CSM3, TOF1, and H2A-S129 show synthetic-lethal interaction with MRC1 and RAD9. Four tetrads from each cross are shown. The circles in rad9Δ × mrc1Δ mark mrc1Δ rad9Δ spore segregants. The circles in rad9Δ h2a × csm3Δ tof1Δ h2a mark csm3Δ tof1Δ rad9Δ h2a spore segregants. The circles in rad9Δ h2a × tof1Δ h2a mark rad9Δ tof1Δ h2a spore segregants. The circles in mrc1Δ rad9Δ × tof1Δ mark mrc1Δ rad9Δ tof1Δ spore segregants. The circles in mrc1Δ rad9Δ × csm3Δ mark csm3Δ mrc1Δ rad9Δ spore segregants. The circles in rad9Δ h2a × mrc1Δ h2a mark mrc1Δ rad9Δ h2a spore segregants. h2a refers to hta1-S129A hta2-S129A double mutant. Tetrads were verified using independent markers and PCR. Colony genotypes are shown in Table 1. To simplify, only mutated genes are shown. c, csm3Δ; h, hta1-S129A hta2-S129A; m, mrc1Δ; t, tof1Δ; and 9, rad9Δ.

H2A-S129 is not required for efficient sister-chromatid cohesion. (A) Serial dilutions (10-fold) of strains with the indicated genotypes were spotted onto YPAD plates without (control) or with 12.5 μg/ml benomyl. Plates were incubated at 20° for 4 days before pictures were taken. (B) Sister-chromatid cohesion in h2a, csm3Δ, mrc1Δ mutants, and wt. Sister chromatid-cohesion assays were performed for chromosome III location in wild-type (wt), H2A mutant (h2a), csm3Δ, and mrc1Δ strains, counting 200 cells each time in three independent experiments and for each genotype. h2a refers to hta1-S129A hta2-S129A double mutant.

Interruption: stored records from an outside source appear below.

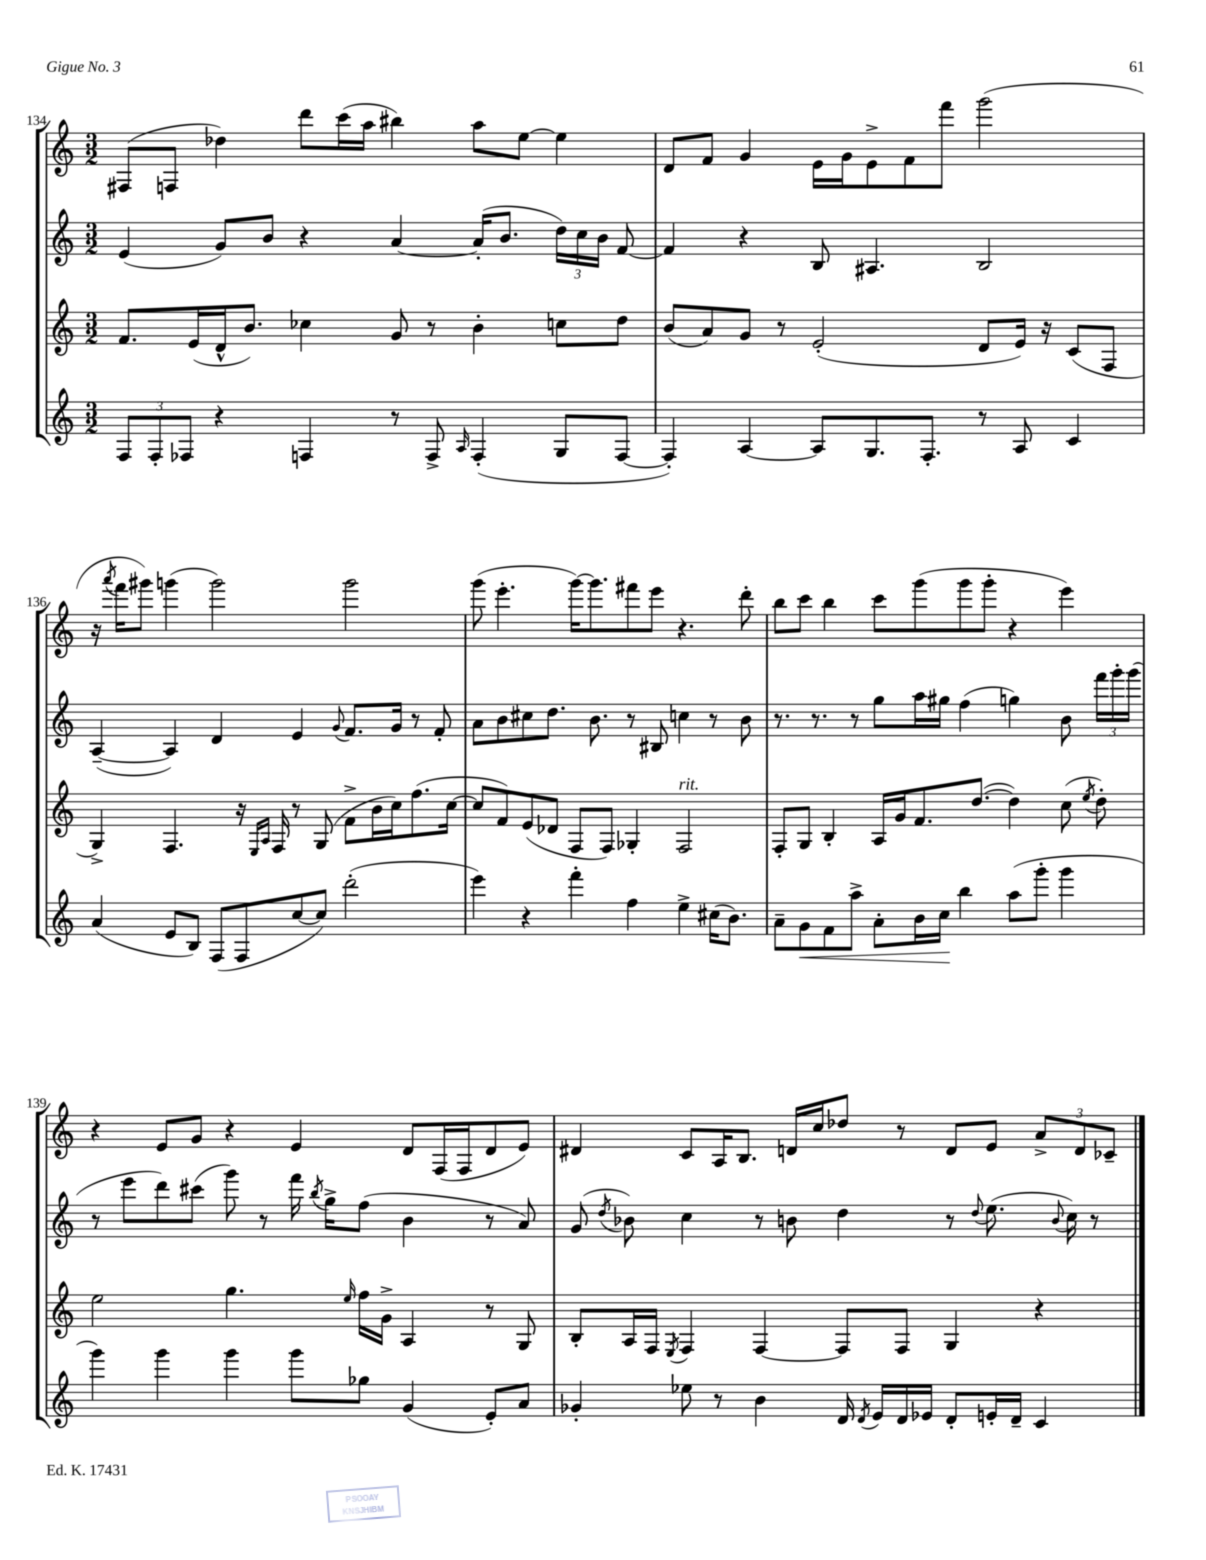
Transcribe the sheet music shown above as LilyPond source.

<<
\new StaffGroup <<
\new Staff = "s0" {
    \clef treble \key c \major \numericTimeSignature \time 3/2
    \autoBeamOff fis8[( f8] des''4) d'''8[ c'''16( a''16] bis''4) a''8[ e''8]~ e''4 |
    d'8[ f'8] g'4 e'16[ g'16 e'8-> f'8 f'''8] g'''2( |
    r16 \acciaccatura { a'''8 } f'''16[ gis'''8]) g'''4( g'''2) g'''2 |
    g'''8( e'''4.-. g'''16[~) g'''8. fis'''8 e'''8] r4. d'''8-. |
    b''8[ c'''8] b''4 c'''8[ g'''8( g'''8 g'''8]-. r4 e'''4) |
    r4 e'8[ g'8] r4 e'4 d'8[ f16( f16 d'8 e'8]) |
    dis'4 c'8[ a16 b8.] d'16[ c''16 des''8] r8 d'8[ e'8] \tuplet 3/2 { a'8[-> d'8 ces'8]-- } \bar "|." |
}
\new Staff = "s1" {
    \clef treble \key c \major \numericTimeSignature \time 3/2
    \autoBeamOff e'4( g'8[) b'8] r4 a'4~ a'16[-.( b'8.] \tuplet 3/2 { d''16[) c''16 b'16] } f'8~ |
    f'4 r4 b8 ais4. b2 |
    a4~--( a4) d'4 e'4 \appoggiatura { g'8 } f'8.[ g'16] r8 f'8-. |
    a'8[ b'8 cis''8 d''8.] b'8. r8 bis8 c''4 r8 b'8 |
    r8. r8. r8 g''8[ a''16 gis''16] f''4( g''4) b'8 \tuplet 3/2 { f'''16[ g'''16-. g'''16]( } |
    r8 e'''8[ d'''8) cis'''8]( g'''8) r8 f'''16 \acciaccatura { b''8 } g''16[-> f''8]( b'4 r8 a'8) |
    g'8( \acciaccatura { d''8 } bes'8) c''4 r8 b'8 d''4 r8 \appoggiatura { d''8 } e''8.( \appoggiatura { b'8 } c''16) r8 \bar "|." |
}
\new Staff = "s2" {
    \clef treble \key c \major \numericTimeSignature \time 3/2
    \autoBeamOff f'8.[ e'16( d'16-^ b'8.]) ces''4 g'8 r8 b'4-. c''8[ d''8] |
    b'8[( a'8) g'8] r8 e'2-.( d'8[ e'16]) r16 c'8[( f8] |
    g4->) f4. r16 \grace { e16[ a16] } f16 r8 g8( f'8[-> b'16 c''16) f''8.( c''16]~ |
    c''8[ f'8) e'8( des'8] f8[ f8]) ges4-. f2^\markup { \italic "rit." } |
    f8[-. g8] b4-. a16[ g'16 f'8. d''8.]~( d''4) c''8( \acciaccatura { e''8 } d''8-.) |
    e''2 g''4. \grace { e''16 } f''16[ g'16]-> a4 r8 g8 |
    b8[-. a16 f16] \acciaccatura { e8 } f4 f4~ f8[ f8] g4 r4 \bar "|." |
}
\new Staff = "s3" {
    \clef treble \key c \major \numericTimeSignature \time 3/2
    \autoBeamOff \tuplet 3/2 { f8[ f8-. fes8] } r4 f4 r8 f8-> \grace { a16 } f4-.( g8[ f8]~ |
    f4-.) a4~ a8[ g8. f8.]-. r8 a8 c'4 |
    a'4( e'8[ b8]) f8[( f8 c''8~ c''8]) d'''2-.( |
    e'''4) r4 f'''4-. f''4 e''4-> cis''16[( b'8.]) |
    a'8[-- g'8\< f'8 a''8]-> a'8[-. b'16 c''16]\! b''4 a''8[( g'''8]-. g'''4 |
    g'''4) g'''4 g'''4 g'''8[ ges''8] g'4( e'8[-.) a'8] |
    ges'4-. ees''8 r8 b'4 d'16 \acciaccatura { d'8 } e'16[ d'16 ees'16] d'8[-. e'16-. d'16]-- c'4 \bar "|." |
}
>>
>>
\layout { \context { \Score currentBarNumber = #134 } }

H2A-S129, DCC1, and RAD9 function in redundant pathways for the repair of DSBs generated by topoisomerase I. (A and B) Serial dilutions (10-fold) of strains with the indicated genotypes were spotted onto YPAD plates without or with indicated amount of CPT. Plates were incubated at 30° for 2 days before pictures were taken. h2a refers to hta1-S129A hta2-S129A double mutant. (C) The drawing depicts a simplified model of the pathway tested. H2A refers to H2A-S129.

Proposed genetic interactions involving CSM3, DCC1, H2A-S129, MRC1, RAD9, and TOF1. The drawing depicts a simplified model for the repair of CPT-induced replicative damage to illustrate the genetic pathway relationships explored in this study. H2A refers to H2A-S129.